KUALA LUMPUR, Jan 11 — Deputy Prime Minister Datuk Seri Ahmad Zahid Hamidi labelled the Malaysian Bar a “busybody” after the statutory body filed for a judicial review to challenge his discharge not amounting to an acquittal (DNAA) of 47 corruption charges in the misuse of tens of millions of ringgit from charitable foundation Yayasan Akalbudi.
Ahmad Zahid said the decision to grant the DNAA was not solely a decision made by the Attorney General (AG) as public prosecutor, but was also an order from the High Court.
“Therefore, I have been advised by my solicitors and I verily believe that the applicant has misconceived itself in filing the application for leave to commence judicial review against the first respondent,” he said in a court filing objecting to the Bar’s judicial review application.
The Bar is the applicant and the AG was named a respondent.
“I also verily believe the applicant lacks sufficient locus standi to file for leave to commence judicial review against me and the AG as they are neither a complainant adversely affected by the decision nor a victim of the criminal charges I was accused of,” Ahmad Zahid said.
Locus standi means legal standing in Latin.
“In short, the applicant is a busybody’ in this case.

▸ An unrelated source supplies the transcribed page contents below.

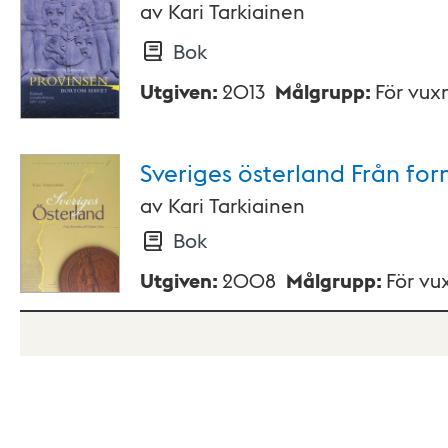
av
Kari Tarkiainen
Bok
Utgiven
:
2013
Målgrupp
:
För vux
Sveriges österland Från forn
av
Kari Tarkiainen
Bok
Utgiven
:
2008
Målgrupp
:
För vu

Only a party who is adversely or gravely affected by the decision of the public prosecutor in this case may apply for leave to file a judicial review in this case,” he said.
Ahmad Zahid contended that the Bar — a statutory body representing all practising lawyers in peninsular Malaysia — has failed to fulfil the basic requirement under Order 53 Rule 2(4) of the Rules of Court to qualify for a judicial review.
He noted that the High Court has the power to dismiss the Bar’s application for non-compliance.
The Bar’s judicial review application was heard in the High Court this morning.
During the hearing, the Attorney General’s Chambers argued that the Bar has not produced any compelling prima facie evidence to back its assertions of irrationality in its bid for a judicial review of Ahmad Zahid’s DNAA.
In response, lawyer Datuk Ambiga Sreenevasan who was acting for the Bar, said it intends to file an application under Section 84 of the Courts of Judicature Act to refer constitutional questions to the Federal Court concerning the prosecutor’s decision to apply for DNAA in Ahmad Zahid’s case.
Both the prosecution and Ahmad Zahid’s lawyers have voiced their intention to object to the reference bid.
The prosecution decided to discontinue the Yayasan Akalbudi trial, which resulted in the High Court granting Ahmad Zahid a DNAA for all 47 charges he faced.
Ahmad Zahid was accused of 12 counts of criminal breach of trust in relation to over RM31 million of his charitable organisation Yayasan Akalbudi’s funds, 27 counts of money laundering, and eight counts of bribery charges of over RM21.25 million in alleged bribes.
At that time, deputy public prosecutor Datuk Mohd Dusuki Mokhtar said further investigations on Ahmad Zahid’s case had to be carried out, following the representations from the accused to the AG to ask for all 47 charges to be reviewed.
Trial judge Datuk Collin Lawrence Sequerah said that the prosecution had “given cogent reasons” for seeking the DNAA.